費高章擺擺手,示意張一樓起身,提起茶釜,為張一樓將茶碗裏的茶斟上,與張一樓各飲一口。飲罷,費高章望著張一樓,道:“你此番既然要投明主,在‘臨行之際’,為師有一言相贈。”
“老師請說。”張一樓恭敬道。
費高章放下茶碗,目光越過窗台,投向更遠的地方,他道:“先前說到陛下,你且說說,在你心中,陛下是一個怎樣的君王。”
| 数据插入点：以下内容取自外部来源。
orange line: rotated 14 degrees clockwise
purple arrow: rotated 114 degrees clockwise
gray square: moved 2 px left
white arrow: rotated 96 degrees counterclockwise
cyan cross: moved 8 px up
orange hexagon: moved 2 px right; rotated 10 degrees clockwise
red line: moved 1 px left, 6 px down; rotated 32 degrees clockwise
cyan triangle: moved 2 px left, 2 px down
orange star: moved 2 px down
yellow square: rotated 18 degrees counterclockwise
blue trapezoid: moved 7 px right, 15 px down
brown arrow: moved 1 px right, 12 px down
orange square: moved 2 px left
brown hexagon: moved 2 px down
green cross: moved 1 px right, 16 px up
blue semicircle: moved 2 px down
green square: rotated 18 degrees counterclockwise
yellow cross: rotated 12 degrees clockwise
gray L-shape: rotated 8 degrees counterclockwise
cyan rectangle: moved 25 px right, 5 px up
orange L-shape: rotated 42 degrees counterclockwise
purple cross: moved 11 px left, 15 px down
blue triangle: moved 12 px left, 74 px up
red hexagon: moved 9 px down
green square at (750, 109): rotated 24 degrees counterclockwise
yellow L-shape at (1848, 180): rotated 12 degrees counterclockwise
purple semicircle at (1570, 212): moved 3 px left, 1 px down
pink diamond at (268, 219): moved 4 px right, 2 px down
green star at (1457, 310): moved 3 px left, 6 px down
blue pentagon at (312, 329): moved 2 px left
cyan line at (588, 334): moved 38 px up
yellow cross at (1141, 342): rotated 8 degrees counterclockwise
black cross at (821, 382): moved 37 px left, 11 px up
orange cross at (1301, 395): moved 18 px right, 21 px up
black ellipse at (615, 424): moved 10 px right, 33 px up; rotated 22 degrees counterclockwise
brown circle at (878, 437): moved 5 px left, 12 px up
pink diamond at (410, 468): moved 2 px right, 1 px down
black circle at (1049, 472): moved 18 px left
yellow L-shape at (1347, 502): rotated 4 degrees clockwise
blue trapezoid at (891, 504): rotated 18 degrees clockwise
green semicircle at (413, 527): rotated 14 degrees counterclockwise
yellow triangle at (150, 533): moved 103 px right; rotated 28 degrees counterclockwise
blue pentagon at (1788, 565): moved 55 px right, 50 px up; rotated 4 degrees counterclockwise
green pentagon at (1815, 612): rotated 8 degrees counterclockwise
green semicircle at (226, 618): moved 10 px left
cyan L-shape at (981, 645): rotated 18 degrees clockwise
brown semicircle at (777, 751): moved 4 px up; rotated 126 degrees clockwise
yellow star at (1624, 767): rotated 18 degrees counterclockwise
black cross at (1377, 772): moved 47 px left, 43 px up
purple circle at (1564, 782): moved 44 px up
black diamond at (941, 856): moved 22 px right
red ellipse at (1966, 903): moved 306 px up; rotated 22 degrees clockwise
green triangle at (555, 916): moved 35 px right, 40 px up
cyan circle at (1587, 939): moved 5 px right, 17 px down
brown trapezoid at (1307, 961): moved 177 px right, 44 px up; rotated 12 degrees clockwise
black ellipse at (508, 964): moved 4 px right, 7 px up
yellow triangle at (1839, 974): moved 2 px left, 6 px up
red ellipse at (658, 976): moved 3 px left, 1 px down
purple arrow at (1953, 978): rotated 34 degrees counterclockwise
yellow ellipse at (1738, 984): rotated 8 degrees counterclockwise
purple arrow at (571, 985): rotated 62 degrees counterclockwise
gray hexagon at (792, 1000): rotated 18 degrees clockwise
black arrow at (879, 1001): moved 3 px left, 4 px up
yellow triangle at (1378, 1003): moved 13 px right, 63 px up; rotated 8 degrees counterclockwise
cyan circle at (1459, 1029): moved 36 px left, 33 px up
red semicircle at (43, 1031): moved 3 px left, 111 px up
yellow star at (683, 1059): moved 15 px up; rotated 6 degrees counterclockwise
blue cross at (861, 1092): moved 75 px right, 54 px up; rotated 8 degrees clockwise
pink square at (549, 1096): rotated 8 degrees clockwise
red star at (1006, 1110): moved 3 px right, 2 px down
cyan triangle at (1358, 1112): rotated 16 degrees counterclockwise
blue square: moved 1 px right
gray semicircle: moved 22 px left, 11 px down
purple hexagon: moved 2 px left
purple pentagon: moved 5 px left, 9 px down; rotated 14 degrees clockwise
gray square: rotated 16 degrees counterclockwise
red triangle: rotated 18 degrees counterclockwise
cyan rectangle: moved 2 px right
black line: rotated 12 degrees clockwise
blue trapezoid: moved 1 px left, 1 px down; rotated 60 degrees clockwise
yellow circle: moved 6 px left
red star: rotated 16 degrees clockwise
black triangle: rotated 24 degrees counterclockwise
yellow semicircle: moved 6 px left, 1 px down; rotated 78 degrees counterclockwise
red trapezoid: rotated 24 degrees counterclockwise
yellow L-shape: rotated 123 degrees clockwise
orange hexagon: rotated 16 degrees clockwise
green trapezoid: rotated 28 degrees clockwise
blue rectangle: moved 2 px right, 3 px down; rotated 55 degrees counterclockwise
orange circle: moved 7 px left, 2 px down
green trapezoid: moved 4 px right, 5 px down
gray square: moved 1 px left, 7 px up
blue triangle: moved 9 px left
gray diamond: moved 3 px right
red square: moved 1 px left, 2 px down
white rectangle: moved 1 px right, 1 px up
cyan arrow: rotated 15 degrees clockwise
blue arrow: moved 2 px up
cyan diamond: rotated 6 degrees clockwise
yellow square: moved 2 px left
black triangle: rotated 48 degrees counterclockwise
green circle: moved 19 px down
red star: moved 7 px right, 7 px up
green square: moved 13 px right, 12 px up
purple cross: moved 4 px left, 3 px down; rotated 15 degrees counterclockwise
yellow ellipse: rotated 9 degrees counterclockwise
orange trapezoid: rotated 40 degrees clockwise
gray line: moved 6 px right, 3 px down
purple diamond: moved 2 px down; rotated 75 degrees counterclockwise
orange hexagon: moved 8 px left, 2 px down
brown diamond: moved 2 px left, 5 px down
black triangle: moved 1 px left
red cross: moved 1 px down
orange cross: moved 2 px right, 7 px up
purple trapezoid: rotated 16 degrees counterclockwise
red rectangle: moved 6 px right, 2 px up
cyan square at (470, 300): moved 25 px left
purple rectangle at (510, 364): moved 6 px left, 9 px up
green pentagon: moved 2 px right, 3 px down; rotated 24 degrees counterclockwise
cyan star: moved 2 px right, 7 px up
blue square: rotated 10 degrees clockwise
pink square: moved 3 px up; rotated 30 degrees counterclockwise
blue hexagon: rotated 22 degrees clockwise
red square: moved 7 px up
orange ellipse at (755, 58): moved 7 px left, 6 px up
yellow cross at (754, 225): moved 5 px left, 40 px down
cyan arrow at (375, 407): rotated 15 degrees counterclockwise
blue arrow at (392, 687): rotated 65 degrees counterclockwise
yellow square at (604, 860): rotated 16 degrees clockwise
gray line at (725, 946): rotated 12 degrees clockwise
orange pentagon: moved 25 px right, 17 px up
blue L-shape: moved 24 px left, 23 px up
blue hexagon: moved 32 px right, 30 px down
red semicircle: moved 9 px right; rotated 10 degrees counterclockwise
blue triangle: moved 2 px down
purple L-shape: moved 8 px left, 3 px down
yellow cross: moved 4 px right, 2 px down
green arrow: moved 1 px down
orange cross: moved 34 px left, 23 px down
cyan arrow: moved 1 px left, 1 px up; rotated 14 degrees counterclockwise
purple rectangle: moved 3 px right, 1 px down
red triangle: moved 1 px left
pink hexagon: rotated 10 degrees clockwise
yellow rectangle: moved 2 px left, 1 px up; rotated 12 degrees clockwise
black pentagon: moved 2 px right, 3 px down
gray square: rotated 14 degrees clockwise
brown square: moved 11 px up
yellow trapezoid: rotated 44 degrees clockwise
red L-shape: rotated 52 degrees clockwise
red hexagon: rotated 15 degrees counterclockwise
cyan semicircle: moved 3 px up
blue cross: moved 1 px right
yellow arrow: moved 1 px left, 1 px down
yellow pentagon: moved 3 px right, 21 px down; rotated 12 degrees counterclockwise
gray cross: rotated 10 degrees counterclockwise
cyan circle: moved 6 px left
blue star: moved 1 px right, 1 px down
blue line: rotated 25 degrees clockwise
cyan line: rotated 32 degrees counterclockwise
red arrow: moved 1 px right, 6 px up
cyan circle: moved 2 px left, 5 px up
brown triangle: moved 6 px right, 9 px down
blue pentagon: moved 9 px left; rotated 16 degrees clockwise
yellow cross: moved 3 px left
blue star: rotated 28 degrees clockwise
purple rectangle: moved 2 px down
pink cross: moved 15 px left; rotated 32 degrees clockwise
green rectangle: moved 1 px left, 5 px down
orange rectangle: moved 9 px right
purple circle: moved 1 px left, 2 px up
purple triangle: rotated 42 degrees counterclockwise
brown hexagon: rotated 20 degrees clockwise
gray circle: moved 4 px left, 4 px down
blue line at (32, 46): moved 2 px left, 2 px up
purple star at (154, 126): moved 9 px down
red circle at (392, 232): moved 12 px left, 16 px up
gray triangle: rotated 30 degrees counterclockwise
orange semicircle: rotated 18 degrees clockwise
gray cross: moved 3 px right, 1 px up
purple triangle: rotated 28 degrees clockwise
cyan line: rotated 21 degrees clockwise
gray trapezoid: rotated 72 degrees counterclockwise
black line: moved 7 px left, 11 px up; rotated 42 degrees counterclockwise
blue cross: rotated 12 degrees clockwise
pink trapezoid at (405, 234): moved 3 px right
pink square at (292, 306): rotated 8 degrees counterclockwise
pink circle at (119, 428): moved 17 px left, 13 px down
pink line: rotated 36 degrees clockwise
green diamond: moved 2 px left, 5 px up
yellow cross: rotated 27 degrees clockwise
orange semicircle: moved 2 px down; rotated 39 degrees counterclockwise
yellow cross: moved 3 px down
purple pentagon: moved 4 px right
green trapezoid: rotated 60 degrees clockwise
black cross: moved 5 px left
張一樓神色一凜,這樣的話可是不宣之秘,人臣在背後議論人主,可謂是犯忌諱的舉動,費高章此問,可以說是師生密語。張一樓不解其意,但還是中規中規的說道:“陛下雄才大略,可以稱之為一代明主。然則……”
“然則如何?”費高章問。
張一樓微微歎息,道:“陛下本有經天緯地之才,受命於危難之際,在河東一片風雨飄搖之時,繼位為王,於絕境中逢生,逆流而起,鋒芒初露,即讓天下英雄側目,敗朱溫,挫強敵,保得河東之地不失。此後征戰四方,無往不勝,以區區一地戰一國,而能日益壯大,使偽梁不能製,最終成就‘時來天地皆同力,舉天下英雄莫能與之爭’的大勢,一舉滅梁,創建霸業。陛下還是晉王時,說是天下最有作為的君主,當之無愧。”
“陛下入主中原後呢?”費高章追問。
“陛下入主中原後……所作所為,未免差強人意。”張一樓搖頭道,滿臉都是惋惜之色。說是‘差強人意’,那是含蓄之詞。
費高章接著問:“如何差強人意?”
張一樓疑惑的看向費高章,不知對方為何明知故問,轉念一想,這必是費高章往下還有話要說,便順著對方的問題答道:“以我大唐滅梁之勢,若是勵精圖治,本可順勢取天下。然而陛下這一兩年來,卻是縱情享樂,不理朝政,賞惡法善,猜忌功臣,重用前偽梁的小人奸佞,使小人竊據高位,而有功者不能受其固有之榮。大唐入主中原雖隻一年餘,但君臣頗有離心離德之意。”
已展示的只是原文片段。